Supported Primitives

ContextPilot transforms context blocks before inference using optimization primitives. Each primitive is a standalone operation that can be applied independently or composed. More primitives will be added over time.

Reorder

Reorders context blocks so that shared blocks across requests align into a common prefix, enabling the inference engine to reuse cached KV states instead of recomputing them.

Two levels of optimization:

  • Inter-context scheduling — groups requests with overlapping blocks to run consecutively, maximizing prefix sharing across the batch.
  • Intra-context reordering — moves shared blocks to the front of each individual request so the engine finds the longest reusable prefix.

To preserve answer quality, ContextPilot injects an importance ranking into the prompt so the model still prioritizes blocks in their original relevance order.
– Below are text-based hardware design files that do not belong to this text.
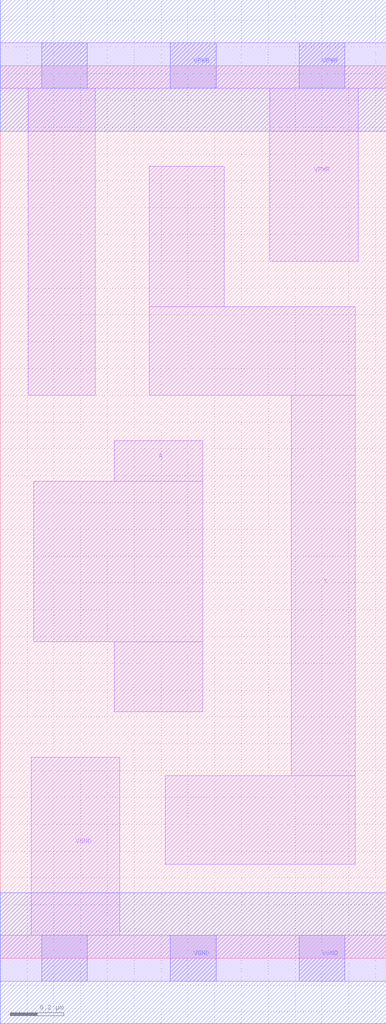
<source format=lef>
# Copyright 2020 The SkyWater PDK Authors
#
# Licensed under the Apache License, Version 2.0 (the "License");
# you may not use this file except in compliance with the License.
# You may obtain a copy of the License at
#
#     https://www.apache.org/licenses/LICENSE-2.0
#
# Unless required by applicable law or agreed to in writing, software
# distributed under the License is distributed on an "AS IS" BASIS,
# WITHOUT WARRANTIES OR CONDITIONS OF ANY KIND, either express or implied.
# See the License for the specific language governing permissions and
# limitations under the License.
#
# SPDX-License-Identifier: Apache-2.0

VERSION 5.7 ;
  NAMESCASESENSITIVE ON ;
  NOWIREEXTENSIONATPIN ON ;
  DIVIDERCHAR "/" ;
  BUSBITCHARS "[]" ;
UNITS
  DATABASE MICRONS 200 ;
END UNITS
MACRO sky130_fd_sc_hs__clkinv_1
  CLASS CORE ;
  SOURCE USER ;
  FOREIGN sky130_fd_sc_hs__clkinv_1 ;
  ORIGIN  0.000000  0.000000 ;
  SIZE  1.440000 BY  3.330000 ;
  SYMMETRY X Y ;
  SITE unit ;
  PIN A
    ANTENNAGATEAREA  0.315000 ;
    DIRECTION INPUT ;
    USE SIGNAL ;
    PORT
      LAYER li1 ;
        RECT 0.125000 1.180000 0.755000 1.780000 ;
        RECT 0.425000 0.920000 0.755000 1.180000 ;
        RECT 0.425000 1.780000 0.755000 1.930000 ;
    END
  END A
  PIN Y
    ANTENNADIFFAREA  0.477350 ;
    DIRECTION OUTPUT ;
    USE SIGNAL ;
    PORT
      LAYER li1 ;
        RECT 0.555000 2.100000 1.325000 2.430000 ;
        RECT 0.555000 2.430000 0.835000 2.955000 ;
        RECT 0.615000 0.350000 1.325000 0.680000 ;
        RECT 1.085000 0.680000 1.325000 2.100000 ;
    END
  END Y
  PIN VGND
    DIRECTION INOUT ;
    USE GROUND ;
    PORT
      LAYER li1 ;
        RECT 0.000000 -0.085000 1.440000 0.085000 ;
        RECT 0.115000  0.085000 0.445000 0.750000 ;
      LAYER mcon ;
        RECT 0.155000 -0.085000 0.325000 0.085000 ;
        RECT 0.635000 -0.085000 0.805000 0.085000 ;
        RECT 1.115000 -0.085000 1.285000 0.085000 ;
      LAYER met1 ;
        RECT 0.000000 -0.245000 1.440000 0.245000 ;
    END
  END VGND
  PIN VPWR
    DIRECTION INOUT ;
    USE POWER ;
    PORT
      LAYER li1 ;
        RECT 0.000000 3.245000 1.440000 3.415000 ;
        RECT 0.105000 2.100000 0.355000 3.245000 ;
        RECT 1.005000 2.600000 1.335000 3.245000 ;
      LAYER mcon ;
        RECT 0.155000 3.245000 0.325000 3.415000 ;
        RECT 0.635000 3.245000 0.805000 3.415000 ;
        RECT 1.115000 3.245000 1.285000 3.415000 ;
      LAYER met1 ;
        RECT 0.000000 3.085000 1.440000 3.575000 ;
    END
  END VPWR
END sky130_fd_sc_hs__clkinv_1

</source>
API: cp_instance.reorder(), cp_instance.optimize(), cp_instance.optimize_batch() — see API Reference.

Deduplicate

Tracks which context blocks have already been sent in previous turns of a conversation. On subsequent turns, blocks that the model has already seen are replaced with lightweight reference hints (e.g., "Please refer to [Doc A] from the previous context"), so only genuinely new content is transmitted in full.

This reduces redundant token transmission by ~36% per turn in typical multi-turn workloads.

API: cp_instance.deduplicate() — see API Reference.